Don’t you love the feeling when you get to sleep in and wake up feeling refreshed? Though feeling refreshed is a great reason to prioritise getting a good night’s sleep, there are many more other reasons and benefits. In fact, studies have shown that moderate sleep deprivation can affect our cognitive and motor performance, so that it is equivalent to legally prescribed levels of alcohol intoxication.
It really is a crucial pillar of our health. Yet, most of us in our busy lives underestimate the importance of sleep.
When we refer to sleep, we are referring to all the stages, so that we obtain the benefits of all of these when we sleep. We generally cycle between NREM and REM stages of sleep, approximately every 90 minutes. NREM sleep is the deep and restorative sleep, the first three hours of sleep that we experience for the first half of the night and helps us regenerate both physically and mentally. The second half of the night is when we spend time in REM sleep, which tends to be a little more uneven and is usually when we dream, processing memories and experiences. REM stands for rapid eye movement because of the way our eyes move rapidly behind our eyelids during this stage.
Here, we look at the different ways sleep affects different parts of our lives.
When sleep deprived, this can cause overeating, as it affects your appetite hormones, increasing levels of ghrelin, making you more likely to feel hungry and less likely to feel full.
When you feel tired from inadequate sleep, it’s also harder to make positive food choices, as you’ll be too tired to prepare something and you will want something quick and convenient, which is often fast food.
The trouble is also, that if you put on weight, this will make it harder for you to sleep well, causing a vicious cycle.
Calories consumed late at night increases the risk of weight gain. Eating late at night may also impact the ability to sleep. Sleep loss increases fatigue and being tired makes it hard to find the motivation to exercise.
REM sleep helps to resolve our emotional issues. When we dream, it helps us to process bad experiences and memories. Interestingly, this explains why our bodies are paralysed when we dream, so that we don’t act out our dreams. During REM sleep, the flight or fight response is switched off, so when you are dreaming during this time, this a form of psychotherapy, as you revisit unpleasant memories and events but remain calm.
Sleep can help us manage our mood. I’m sure we have all experienced lack of sleep and how this has affected us the next day. Often it can lead to irritability, impatience, and anger. This in turn can impact on how we interact with others and our relationships. We may be quick to snap or feel down.

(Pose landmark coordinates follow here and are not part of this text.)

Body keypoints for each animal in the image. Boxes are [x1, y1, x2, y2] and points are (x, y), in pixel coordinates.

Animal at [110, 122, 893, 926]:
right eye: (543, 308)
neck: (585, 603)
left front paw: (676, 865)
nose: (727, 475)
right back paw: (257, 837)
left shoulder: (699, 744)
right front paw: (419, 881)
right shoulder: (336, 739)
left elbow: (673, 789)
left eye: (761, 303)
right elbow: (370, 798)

Without enough sleep, we are likely to feel foggy, decision making, and judgement may be impaired. Getting enough deep sleep is also important for our ability to remember things, and retain information, for example, if we are learning something new at work or school.
According to the Sleep Foundation, getting enough rest helps you process new information, and sleeping after learning can help consolidate this information into memories, and store them in your brain. Not getting enough sleep can lower your learning abilities by as much as 40%.

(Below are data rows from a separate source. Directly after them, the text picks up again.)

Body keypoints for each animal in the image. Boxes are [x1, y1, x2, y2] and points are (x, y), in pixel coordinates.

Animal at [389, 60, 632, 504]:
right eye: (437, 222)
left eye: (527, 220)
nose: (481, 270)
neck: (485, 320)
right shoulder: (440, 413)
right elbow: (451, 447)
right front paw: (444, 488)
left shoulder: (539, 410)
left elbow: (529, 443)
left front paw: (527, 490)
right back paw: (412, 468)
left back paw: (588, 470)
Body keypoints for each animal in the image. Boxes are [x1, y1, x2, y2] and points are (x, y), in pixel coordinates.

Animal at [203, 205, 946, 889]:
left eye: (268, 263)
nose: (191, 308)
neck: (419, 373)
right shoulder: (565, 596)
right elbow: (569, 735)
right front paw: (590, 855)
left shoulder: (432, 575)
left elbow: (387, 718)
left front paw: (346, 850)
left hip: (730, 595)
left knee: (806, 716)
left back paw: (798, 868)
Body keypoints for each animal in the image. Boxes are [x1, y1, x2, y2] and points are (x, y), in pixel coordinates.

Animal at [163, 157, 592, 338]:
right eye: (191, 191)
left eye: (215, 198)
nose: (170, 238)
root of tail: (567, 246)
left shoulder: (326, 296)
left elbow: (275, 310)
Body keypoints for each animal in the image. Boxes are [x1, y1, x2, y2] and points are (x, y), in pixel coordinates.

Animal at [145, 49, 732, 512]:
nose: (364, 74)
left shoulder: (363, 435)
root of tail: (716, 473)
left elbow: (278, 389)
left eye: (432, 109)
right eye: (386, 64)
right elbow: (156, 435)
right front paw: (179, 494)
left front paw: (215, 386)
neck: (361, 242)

Staying up all night and then making for the sleep on another day doesn’t work, as memories need to be consolidated within 24 hours of being formed.
Deep NREM sleep is also when memories are sorted, with the brain deciding on the most useful ones to be moved to and kept in long term storage.

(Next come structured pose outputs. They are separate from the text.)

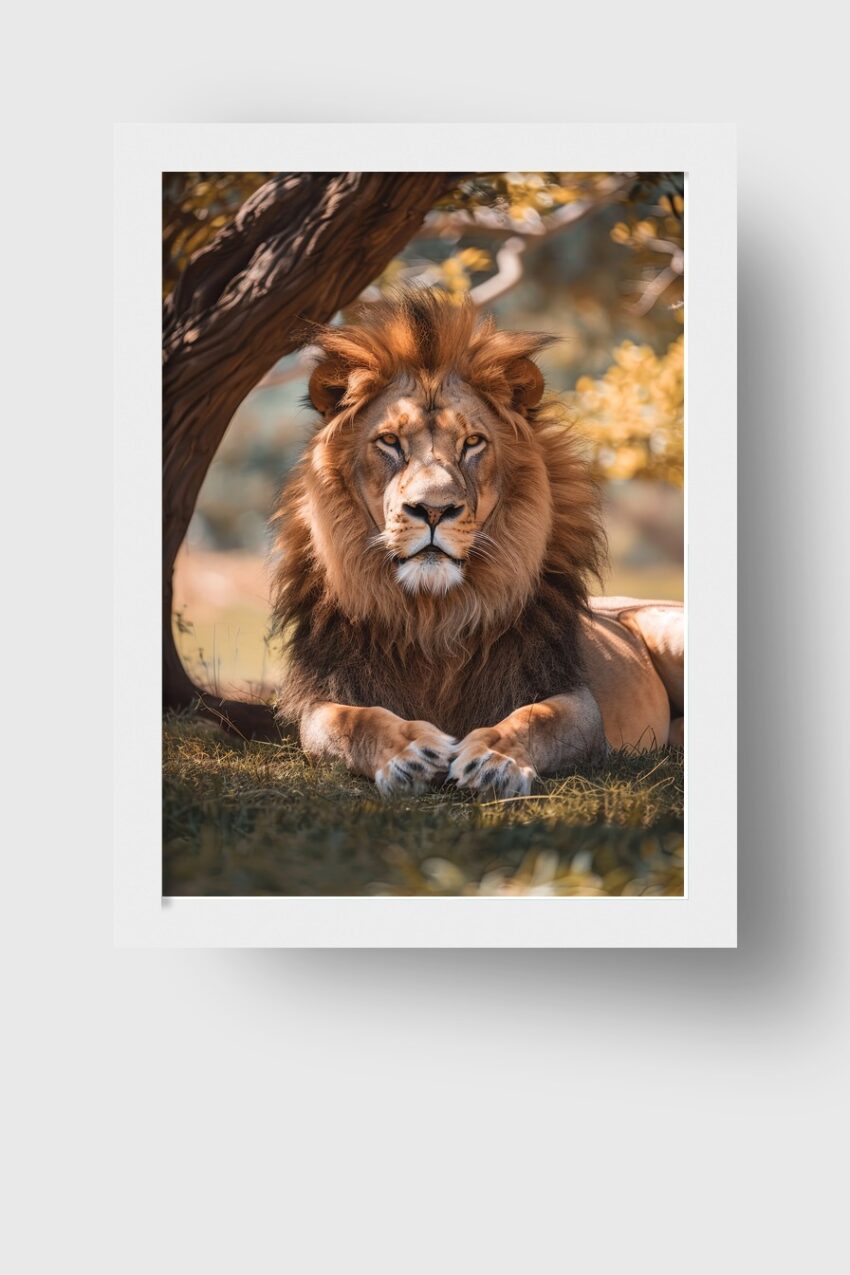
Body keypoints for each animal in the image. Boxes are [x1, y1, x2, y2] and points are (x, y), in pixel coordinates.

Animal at [271, 289, 684, 798]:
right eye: (389, 441)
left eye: (472, 442)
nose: (432, 510)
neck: (433, 616)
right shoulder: (325, 698)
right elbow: (357, 721)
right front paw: (410, 752)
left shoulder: (575, 700)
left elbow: (534, 718)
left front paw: (494, 760)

Because we get less deep sleep as we get older, this may also explain why our ability to recall things declines.
Finally, another positive of getting REM sleep is that research has shown that it can help you be more creative for problem solving.
During sleep, there are systems and processes that occur to help the body rejuvenate, to recharge the body and the mind for its optimal functioning.
The brain has a waste management system (called the glymphatic system) a series of tubes that carry fresh fluid into the brain, mix this with the waste-filled fluid that surrounds the brain cells, and then flush the mix out of the brain and into the blood. This process takes place primarily during deep sleep.
As we get older that we tend to get less deep sleep, which means that our brains are not as good at washing away the toxins .
According to the Sleep Health Foundation, sleep can help support your immune system, as the body produces infection-fighting cytokines during sleep. The foundation also reports that research suggests sleep is important for muscle growth, protein synthesis, tissue repair and growth hormone. These functions occur mostly, if not solely, during sleep.